Essay: A Writer at Heart
Sunday, May 10, 1998. 8:30 a.m.
When people complement me on my writing style, I usually respond by saying I write like I talk, or like I would if I talked very much. Having kept my journal on paper for a week or so now, I've come to realize that's not really true.
Usually, when I write a journal entry, I'm at a computer typing, and my fingers can come close to keeping up with my train of thought. Keeping a paper journal, and then typing it in, I notice things in my writing I'd never use in day to day speech.
As long as I can remember, writing has come easily to me. I don't know if it's a natural trait, good schooling in the language, or all the books I've devoured in my lifetime. Most likely, it is a combination of the three. I remember reading Black Beauty at age six or seven, and the procession of all things equine that followed.
Later, there were Nancy Drew mysteries, Judy Blume books, and all the Black Stallion books I could find. Magic and fantasy found their way in, now and again, with Edgar Egar's Half Magic, and the book I never got to finish, The Active Enzyme, Lemon-freshened Junior High School Witch, because of the skating accident I had, and I never went back to that summer day care.
Later, my love of Star Trek got me into that series, and I must have read most all the paperbacks, into the #60's or so, not to mention a few of the Next Generation series. The quality of the writing seemed to go downhill, and I got tired of the same old plots and found something new to read. That was about when Delina introduced me to Dragonlance and Anne McCaffrey. I didn't really get into Dragonlance, but Anne McCaffrey led to David Eddings, Raymond Feist, Tad Williams, and a host of others. Reading has always been an escape for me, and since escapes requiring strenuous activity were out of my league, I read a lot.
It was about seventh grade when I started trying to write for myself, making up stories where my friends and I had real, live horses, and later, one where we had our own band, as music has always been another great love of mine. My first stories were very amateurish, but even then, some of my writing style showed through.

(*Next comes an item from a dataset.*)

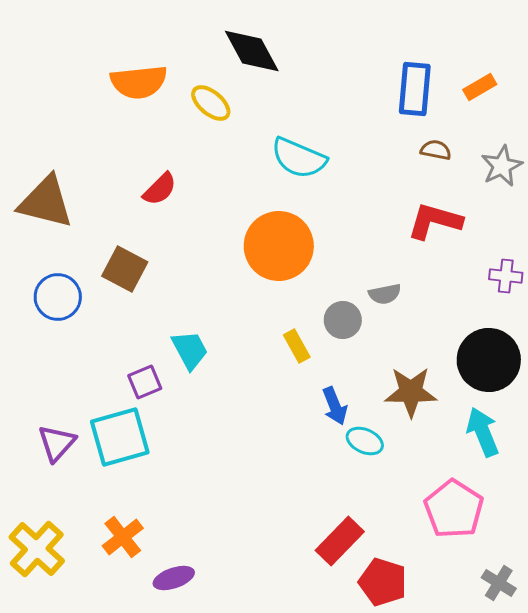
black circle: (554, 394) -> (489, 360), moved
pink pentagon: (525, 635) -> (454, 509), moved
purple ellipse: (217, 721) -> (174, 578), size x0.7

I remember letting my mom read one little short-short (less than three pages) I wrote on a whim. I think she must have asked to see something I'd written. I had something longer I was working on, but I was hesitant to show that to her, so I gave her the littlest piece I'd done. She read it, asked where the rest was (it was complete), and laughed when I told her that was it. That incident, along with her comment about it being a waste of money when I was going to ask my teacher if she'd laminate a drawing I was rather proud of (I'd had one on display in our art classroom, and someone came in and tore it to pieces), had a lot to do with my pulling away from her, and losing my trust in her; but that's another story.
I remember hating to diagram sentences in school, and learning how this kind of word belonged next to that kind of word. I knew all those things about verb tenses and possessive pronouns innately. I may not have had the terms for them, but I knew how a sentence should look and sound, and how to fix one that was wrong. That part of English class always annoyed me, but when it came to the writing itself, I always did well. I think I probably got better grades on my Government essays than I really deserved for the material I knew, because I could make it sound like I really knew what I was talking about, even when I was just pulling half-remembered bits of information out of the air. My writing and storytelling abilities really paid off in that class.
Writing is something I know I'm fairly good at. Whether it is a learned talent or a God-given one, it seems to be one I am well suited to use. Even if I find a career doing something entirely different, I think I'll always be a writer at heart.